Una deuda injusta en el Reino del Revés
Es sabido que si algo perdura en la memoria tras los eventos académicos, son los chistes y las anécdotas; por ello, un relato que, aunque suena a chascarrillo tragicómico, ilustra nuestra cruda realidad. Durante el debate por la ley de víctimas en el invierno de 2017, una alta funcionaria del Ministerio Público de la Defensa rememoraba con inquietante candidez que, tras décadas en la función, solo recordaba haber atendido un único caso de homicidio; se trataba de una familia de Tigre, una singularidad que recordaba precisamente por su rareza, pues no sabía cómo habían logrado franquear las puertas de la Defensoría. Por supuesto, recibían algunas víctimas de trata y violencia doméstica, pero la verdad de Perogrullo es que la asistencia que el Estado brinda se destina de forma casi exclusiva a la defensa de los imputados.

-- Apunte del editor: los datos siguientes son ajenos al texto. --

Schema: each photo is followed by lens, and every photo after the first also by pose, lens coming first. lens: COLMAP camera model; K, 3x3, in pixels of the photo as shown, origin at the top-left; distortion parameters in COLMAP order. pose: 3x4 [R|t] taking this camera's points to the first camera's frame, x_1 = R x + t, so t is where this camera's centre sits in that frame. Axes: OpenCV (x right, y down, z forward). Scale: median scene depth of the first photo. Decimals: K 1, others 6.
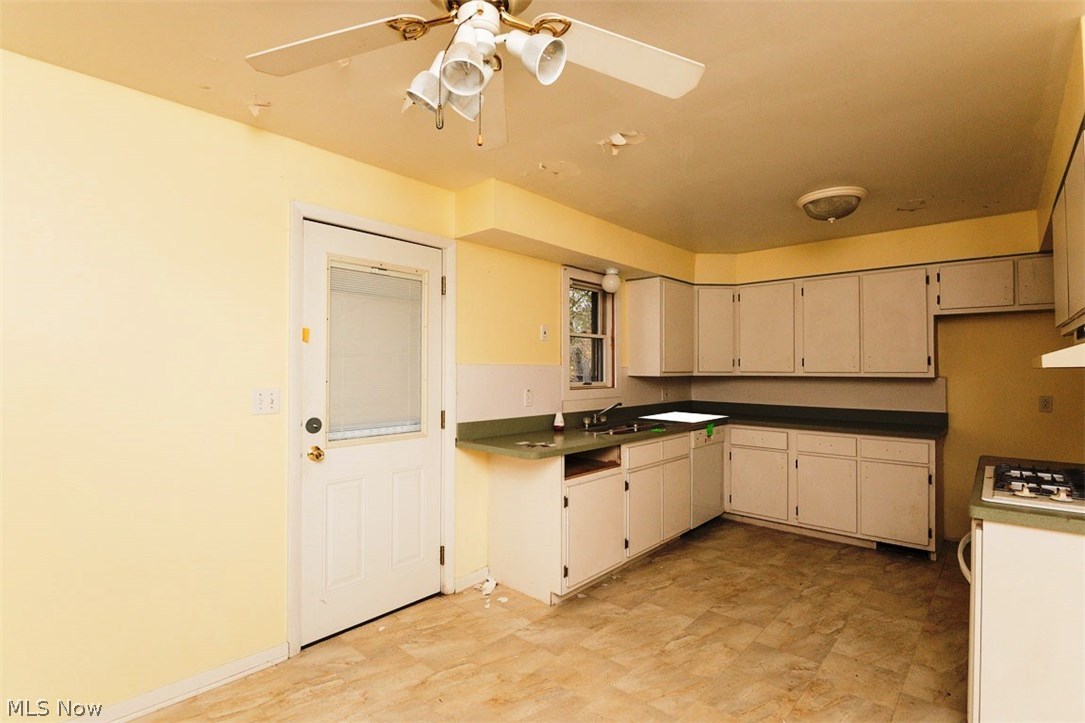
lens RADIAL K [[500.0, 0, 540.8], [0, 500.0, 365.2], [0, 0, 1]] dist [0.017619, -0.022823]
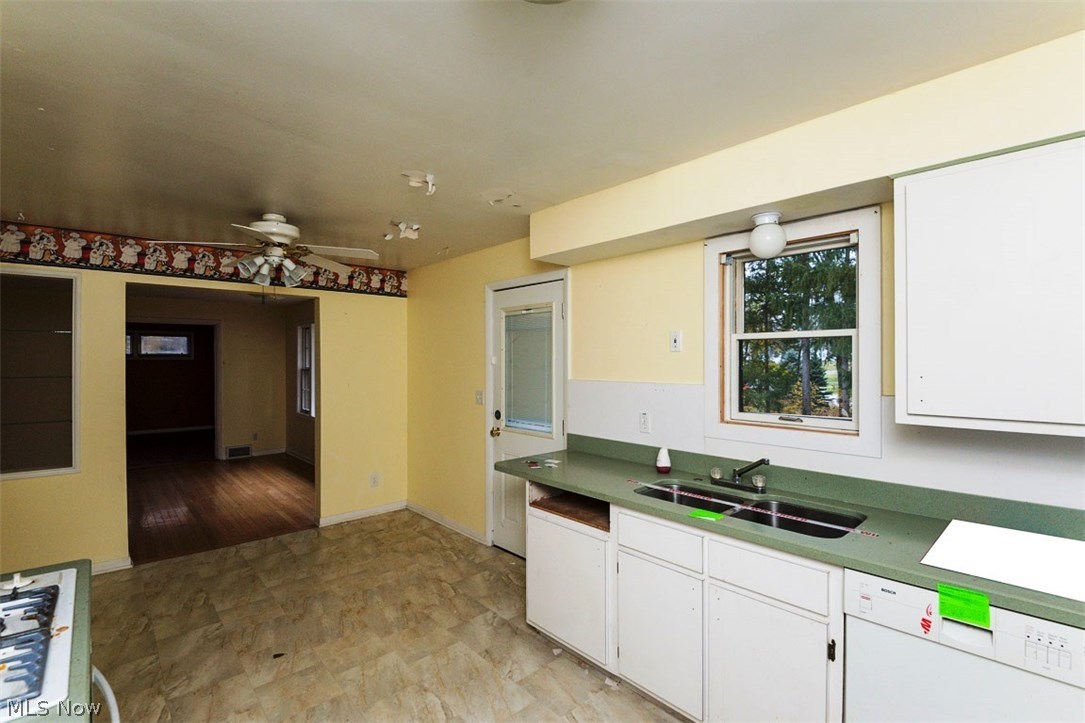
lens RADIAL K [[483.8, 0, 542.5], [0, 483.8, 361.5], [0, 0, 1]] dist [0.002582, 0.000055]
pose [[-0.077264, -0.007662, -0.996981, 0.862627], [0.007068, 0.999941, -0.008232, -0.031880], [0.996986, -0.007683, -0.077205, 0.977215]]
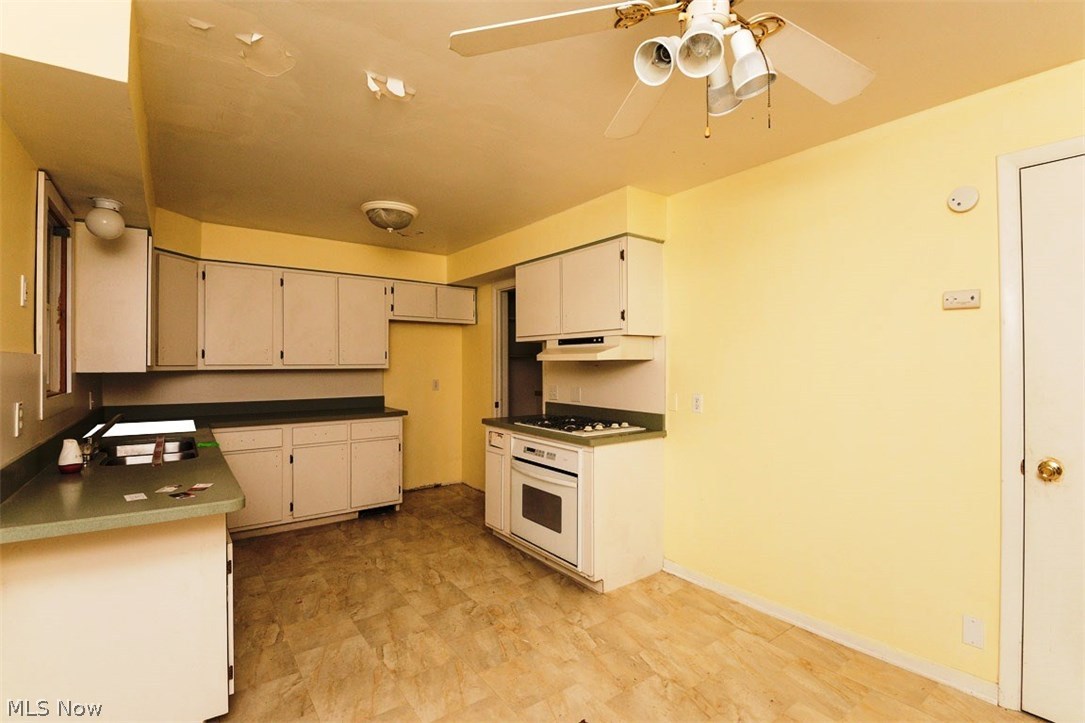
lens RADIAL K [[500.0, 0, 540.8], [0, 500.0, 365.2], [0, 0, 1]] dist [0.017619, -0.022823]
pose [[0.201127, -0.005538, 0.979549, -0.444676], [-0.007130, 0.999949, 0.007117, 0.005021], [-0.979539, -0.008416, 0.201078, 0.423745]]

Desde el instante en que a un ser querido le es arrebatada la vida, la víctima se adentra en un laberinto judicial que suma al dolor de la pérdida la rabia e impotencia ante un sistema al que le es, a todas luces, indiferente. Si bien LA NACION editorializaba recientemente sobre el panorama desértico del Poder Judicial –destacando la falta de designación de jueces en dos años y más de 600 vacantes–, observamos que esta sequía institucional alcanza niveles alarmantes en la Defensoría. Este desequilibrio contraviene abiertamente el espíritu de la ley 27.372 y la ley orgánica del Ministerio Público de la Defensa, que establecen la asistencia a víctimas como una función esencial y garantizan el patrocinio jurídico gratuito. Sin embargo, la evidencia demuestra una asimetría estructural y presupuestaria tan flagrante que vulnera el mandato legal y el principio de igualdad ante la ley.
Vayamos a los números, que tienen la descortés costumbre de no mentir y atestiguan la asimetría del servicio según el propio Informe Anual 2024 del organismo. Mientras el área de recursos humanos dedicada a la defensa de imputados ostenta un plantel de 3.090 agentes a nivel nacional (el 69,28% de ellos abogados), para las víctimas solo existen nueve defensorías operativas en todo el vasto territorio nacional, con designaciones pendientes en la mayoría de las jurisdicciones. La disparidad operativa es igual de grotesca: en CABA se registraron 202 visitas a cárceles y comisarías para asistir a detenidos, mientras que el Programa de Víctimas recibió apenas 59 solicitudes formales de patrocinio en todo el año, de las cuales –y aquí radica el sarcasmo burocrático– solo 19 fueron admitidas. En cuanto a la carga de trabajo, mientras la defensa penal gestiona miles de causas anualmente y el programa civil de violencia de género mantiene 1.294 expedientes, el Programa de Víctimas apenas cuenta con 396 casos judicializados.
Si atendemos a la cobertura territorial, la defensa de imputados posee una estructura consolidada en todos los fueros del país, mientras que la cobertura para las víctimas es tan fragmentaria que miles descubren, con estupor, que no tienen acceso al patrocinio que la ley les promete. No se trata de disminuir los recursos para la defensa penal –garantía fundamental del Estado de Derecho–, sino de reasignarlos equitativamente para que la víctima tenga igualdad de armas y oportunidades. Por estas razones, desde Usina de Justicia, supliendo la responsabilidad del Estado en nombre de las cientos de víctimas que acompañamos, exigimos que el próximo defensor público de la Nación cumpla con el mandato de la ley y haga justicia.
Es necesario que el perfil personal y de gestión del nuevo defensor público de la Nación que deberá ser propuesto por el Poder Ejecutivo al Senado de la Nación para ocupar el cargo desde el 1° de febrero de 2026 cumpla con el mandato de la ley y haga justicia con las víctimas.
Asimismo, resulta imperiosa la inmediata designación de defensores públicos de víctimas en todas las jurisdicciones pendientes hasta equiparar la cobertura de las defensorías penales, así como una reasignación presupuestaria urgente que refleje el mandato legal. También es necesario un plan de fortalecimiento institucional que incluya la creación de unidades especializadas y la contratación de personal idóneo hasta alcanzar una planta equivalente a la de la defensa penal, junto con un informe que transparente la ejecución de los fondos. Porque la justicia no puede reducirse a una aristocracia procesal donde una parte lo tiene todo y la otra mendiga atención. Si el principio rector es “dar a cada uno lo suyo”, resulta intolerable que el sistema siga financiando la impunidad mientras condena a la víctima al destierro institucional. No se trata meramente de equilibrar planillas de Excel, sino de restaurar la ética pública: mientras el Estado blinde al victimario y abandone al doliente, seguiremos atrapados en la lógica perversa de un Reino del Revés. Es hora de que la balanza, oxidada por la desidia, vuelva, por fin, a pesar igual para todos.